If I took paint to canvas, you would see something else. You would see a self that is not sure of itself. I put this mark here because I know that it belongs here, but inside (deep inside) I know that it doesn't. And I know that years of moving it a quarter inch to the left will only give me mild satisfaction in finding its rightful place, but by then the entire scene will have changed. I would rather carry out this relationship while you are not looking, it is going to take me too long to explain to you what my mother's face looked like when she realized that she was going to have to go it alone. I would rather show you what her face looked like when she cut her hair in a crowded gallery and let go of her "baby", in her own handwriting, eyes tearing up because she is starting to understand.
Every time I put a mark on a piece of paper, I think about an experience. By the end, the paper is a mess, my right hand has a smear of shimmering graphite all down the length of it, but I can't see the experience anymore. The experience becomes about the violence of those marks and the dirtiness of my hand. Why can't I just show you the experience? I was here, I did this, I wanted to show you. I wanted you to experience it. You can't crawl into the paper and feel what I felt.

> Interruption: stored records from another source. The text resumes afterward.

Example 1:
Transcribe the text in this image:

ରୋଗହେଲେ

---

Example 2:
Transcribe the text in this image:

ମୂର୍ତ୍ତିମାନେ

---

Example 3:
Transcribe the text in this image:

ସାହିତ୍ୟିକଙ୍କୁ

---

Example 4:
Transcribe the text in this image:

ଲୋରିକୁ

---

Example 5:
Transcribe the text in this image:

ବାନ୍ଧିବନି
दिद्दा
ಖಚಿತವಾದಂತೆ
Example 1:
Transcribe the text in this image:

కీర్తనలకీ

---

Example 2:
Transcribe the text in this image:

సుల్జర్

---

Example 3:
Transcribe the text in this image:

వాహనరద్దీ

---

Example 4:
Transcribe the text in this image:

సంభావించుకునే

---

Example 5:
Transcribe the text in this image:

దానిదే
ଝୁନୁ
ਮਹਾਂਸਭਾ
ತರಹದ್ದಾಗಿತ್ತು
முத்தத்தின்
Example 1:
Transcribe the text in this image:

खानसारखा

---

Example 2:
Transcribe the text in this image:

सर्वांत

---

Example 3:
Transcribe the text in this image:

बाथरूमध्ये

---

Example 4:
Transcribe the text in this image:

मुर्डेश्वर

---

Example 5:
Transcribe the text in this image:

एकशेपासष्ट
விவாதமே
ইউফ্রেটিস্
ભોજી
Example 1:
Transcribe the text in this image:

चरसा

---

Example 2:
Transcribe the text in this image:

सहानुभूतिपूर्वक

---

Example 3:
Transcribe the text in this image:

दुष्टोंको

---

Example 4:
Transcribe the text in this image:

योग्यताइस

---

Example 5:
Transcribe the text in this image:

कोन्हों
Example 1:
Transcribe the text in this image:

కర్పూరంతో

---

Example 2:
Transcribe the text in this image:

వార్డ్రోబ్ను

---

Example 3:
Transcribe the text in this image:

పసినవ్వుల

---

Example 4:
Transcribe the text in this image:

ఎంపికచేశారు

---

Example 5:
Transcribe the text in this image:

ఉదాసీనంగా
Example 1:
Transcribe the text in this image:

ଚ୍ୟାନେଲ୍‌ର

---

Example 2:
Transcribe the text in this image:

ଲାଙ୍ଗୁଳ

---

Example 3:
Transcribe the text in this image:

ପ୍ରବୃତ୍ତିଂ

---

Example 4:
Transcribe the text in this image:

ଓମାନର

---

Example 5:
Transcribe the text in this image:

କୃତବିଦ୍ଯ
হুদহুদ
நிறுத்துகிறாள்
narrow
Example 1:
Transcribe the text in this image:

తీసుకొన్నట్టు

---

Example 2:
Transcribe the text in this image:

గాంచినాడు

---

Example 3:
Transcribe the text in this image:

You can look at it and pretend, but you can't feel it how I felt it. I was there, I wanted to build something for you that you could hide inside of forever. I wanted to make this work for you, whoever you are. Because sometimes I just feel so. alone. And I wanted to know if you felt that way too.
I can't paint you something beautiful, because things that are beautiful get overlooked. Things that are beautiful are just looked at because they don't need to go deeper. "I like to look at that, it is pleasing, it is pretty", but what if I want to give you something deeper than that? For you to have to get closer, to participate... to afterwards question yourself only to find yourself beautiful. To find yourself deeper. To find yourself.
I feel like I am getting there. I want to dissect my ego and find out why it wants to swell. I want to give everyone I know a chance to let me inside of their head and for me to fully appreciate them for it. I want everyone to be able to let go of what is hurting them, the way that I can't let go of what is hurting me. Show me that it is as beautiful as I promised myself that it would be, because with paint I falter. With ink and graphite, I make these messes that look like what is on the inside but I would still have to tell you. I don't want to tell you anymore. Tell me what you think it is about.

Take what you want from this, it is for you.